Review By Gabrielle

Daniel continues his reign as one of my favourite mystery authors with his latest book, High Society.

Favourite Quote:

Clients often ask, particularly members of this group, how it’s possible to treat addiction using psychedelics. Aren’t you just substituting one habit for another? is the common refrain. But Holly always takes the time to explain how psychedelic agents like ketamine, MDMA, or even LSD represent a different class of medication, which works differently on the human brain. How, despite the recreational use and abuse of LSD, it was still the most widely studied psychiatric drug in the 1960s. How it showed more promise for treating alcoholism than any drug has before or since. And how, unlike other psychiatric medical treatments, such as antidepressants, psychedelic therapy is limited to a finite number of sessions over weeks to months.

Goodreads Synopsis: 

At sixteen, Holly Danvers barely survived the car accident that killed her father. While she has no memory of the crash, it took an ayahuasca treatment, a native plant-based psychedelic therapy, in the jungles of Peru for her to emotionally recover.

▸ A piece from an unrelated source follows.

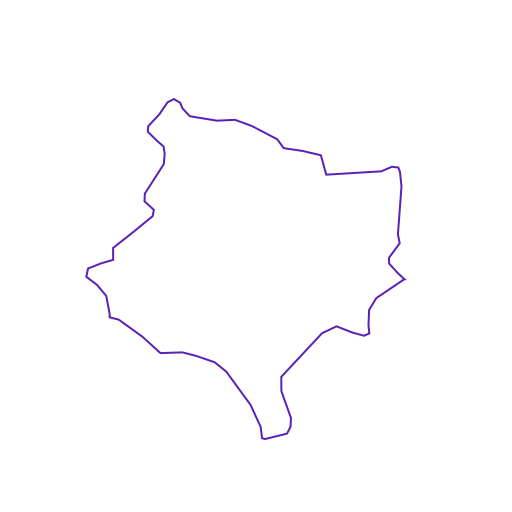 outline of Kosovo, rotated 338°
{"feature_id": "XKX", "entity_name": "Kosovo", "entity_type": "country or territory", "adm_level": 0, "iso_a3": "XKX", "parent_name": "Europe", "parent_adm1": "", "projection": "equal_earth", "projection_center": [20.84, 42.557], "detail": "fine", "context": "isolated", "style": "outline", "palette": "violet", "viewbox_px": 512, "rotation_deg": 338, "n_neighbors": 0, "source": "natural_earth", "source_scale": "50m", "svg_char_len": 1019}
<svg xmlns="http://www.w3.org/2000/svg" viewBox="0 0 512 512"><g transform="rotate(338 256 256)"><path d="M151.2,187.8L175.1,180.3L178.6,175.0L173.1,163.6L176.3,156.5L204.9,136.3L209.6,127.1L211.3,119.9L207.5,112.3L202.2,100.3L204.7,95.3L219.5,88.4L231.5,80.4L238.6,79.7L243.1,85.5L243.1,91.5L247.0,101.6L255.8,107.0L270.5,115.9L287.6,121.9L301.0,134.1L319.4,155.7L322.1,166.4L338.6,176.1L353.9,186.9L351.6,206.9L403.8,224.4L415.5,224.2L421.1,227.3L421.0,231.9L417.0,245.9L395.7,289.1L394.0,298.0L378.7,307.4L376.6,312.9L381.0,324.8L385.0,333.2L384.7,333.1L351.8,340.1L340.7,348.3L334.2,362.7L332.1,370.2L326.3,370.4L316.6,363.0L304.3,351.4L288.4,352.3L234.2,377.5L228.9,390.8L227.7,419.5L224.0,427.3L218.2,432.3L195.8,429.1L193.4,427.2L196.3,416.2L195.2,392.1L185.2,352.3L178.0,339.2L163.2,326.3L151.7,317.8L131.0,310.2L120.5,288.4L104.9,263.6L97.3,258.0L98.5,255.5L102.2,236.9L97.8,223.3L90.9,211.7L95.6,204.7L110.1,204.8L122.1,206.1L126.5,195.0L151.2,187.8Z" fill="none" stroke="#5b21b6" stroke-width="2"/></g></svg>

Twenty years later, Holly is a sought-after psychiatrist determined to use her expertise with psychedelics to treat patients suffering from addictions. Ignoring the risks, she embarks upon an unproven new protocol with miraculous results. But her success in probing the traumas of her patients and the secrets they keep is short-lived.

When one celebrity client goes public with his recovery and another overdoses after accusing Holly of improprieties, her world is turned upside down. With her career on the line, Holly reaches out to her mentor—and estranged husband—Dr. Aaron Laing, for advice and comfort. But he has a different agenda, and it soon becomes clear that it will be up to Holly alone to figure out why her clients are relapsing and dying. To accomplish that, she will have to risk her life and revisit her own deep-seated trauma.

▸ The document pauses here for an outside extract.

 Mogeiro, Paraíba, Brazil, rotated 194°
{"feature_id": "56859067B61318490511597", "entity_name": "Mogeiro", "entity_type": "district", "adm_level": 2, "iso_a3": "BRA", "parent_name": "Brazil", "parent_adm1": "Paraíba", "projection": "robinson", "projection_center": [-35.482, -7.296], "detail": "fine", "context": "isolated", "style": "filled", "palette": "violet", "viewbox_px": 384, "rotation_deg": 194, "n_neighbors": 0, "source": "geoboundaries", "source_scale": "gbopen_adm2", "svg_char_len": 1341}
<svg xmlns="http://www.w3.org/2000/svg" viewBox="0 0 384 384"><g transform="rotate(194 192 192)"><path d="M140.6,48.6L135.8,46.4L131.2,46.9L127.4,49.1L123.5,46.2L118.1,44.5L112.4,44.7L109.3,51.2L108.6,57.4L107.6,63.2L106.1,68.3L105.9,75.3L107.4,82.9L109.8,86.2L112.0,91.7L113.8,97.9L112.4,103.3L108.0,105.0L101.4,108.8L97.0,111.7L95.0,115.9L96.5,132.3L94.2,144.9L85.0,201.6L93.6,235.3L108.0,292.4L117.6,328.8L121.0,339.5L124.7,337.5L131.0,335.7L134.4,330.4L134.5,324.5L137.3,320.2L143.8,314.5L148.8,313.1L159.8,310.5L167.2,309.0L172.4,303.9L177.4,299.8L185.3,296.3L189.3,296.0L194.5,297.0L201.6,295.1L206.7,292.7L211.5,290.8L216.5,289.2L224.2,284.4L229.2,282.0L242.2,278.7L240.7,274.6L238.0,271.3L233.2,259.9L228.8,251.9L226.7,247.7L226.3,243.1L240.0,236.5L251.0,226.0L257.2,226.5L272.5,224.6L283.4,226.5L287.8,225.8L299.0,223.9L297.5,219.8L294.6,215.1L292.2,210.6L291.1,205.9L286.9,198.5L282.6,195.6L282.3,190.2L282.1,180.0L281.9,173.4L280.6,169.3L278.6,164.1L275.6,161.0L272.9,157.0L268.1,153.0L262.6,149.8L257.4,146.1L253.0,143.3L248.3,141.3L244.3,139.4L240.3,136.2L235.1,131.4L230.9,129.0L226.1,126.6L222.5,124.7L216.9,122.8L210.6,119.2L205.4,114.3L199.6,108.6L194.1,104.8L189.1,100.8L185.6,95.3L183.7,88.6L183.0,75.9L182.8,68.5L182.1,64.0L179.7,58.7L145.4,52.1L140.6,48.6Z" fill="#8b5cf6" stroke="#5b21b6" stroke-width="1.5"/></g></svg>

I’m such a fan of Daniel’s books. I just find them so different from many of the other books on the market in the mystery/thriller genre. You could call his work “medical mysteries,” perhaps, because each has a medical basis for the plotline. I really enjoy his books because I always learn something, and they make me think. In High Society, Daniel introduces us to the world of therapeutic psychedelics and what a fascinating world it is!

Dr. Holly Danvers is a wonderfully constructed character. She genuinely cares about her patients, and her passion for psychedelic therapy is catching. After her own experience with them as a teenager, she has dedicated her career to helping others. Readers are along for the ride as she takes a group of seven clients through an experimental new protocol, mixing two psychedelics. These aren’t just any clients. They are all high-functioning addicts, and a few of them are somewhat famous. Over the course of their treatment, the seven clients have become quite close and have formed a “tribe.” One of the clients has a “bad trip” and then accuses Holly of impropriety and then overdoses. Things start to get wild after that. 

Complicating matters is Holly’s relationship with her ex-husband Aaron. He’s not only her ex; he’s also her mentor and one of her biggest supporters, professionally and personally. He has different views on the work Holly is doing and different motivations. I liked how we get chapters from his perspective as well as Holly’s, and then a few from the view of her clients. It helped really flesh out the story.

I mentioned earlier that Daniel’s books feel different from a lot of what is on the market. Part of that is the sub-genre, but part of it is his writing style. You know how many thrillers are sort of dark, gritty and claustrophobic? Daniel’s books aren’t like that. I’ve been trying to think of how to describe them, and the best thing I can come up with is clean. The plots are tight and superbly constructed. Maybe it’s because of the medical angle, but I want to say they are delivered with surgical precision. And I mean all that in the very best way. I think Daniel’s books fill a big void in the market. Sometimes, I don’t want something gritty, but I don’t want a bumbling, cozy mystery, either. I want what Daniel delivers. 

Daniel’s Kalla’s High Society is a terrific thriller with a smart premise and even smarter characters that made me think.

Thank you, Simon & Schuster, for the ARC in exchange for an honest review.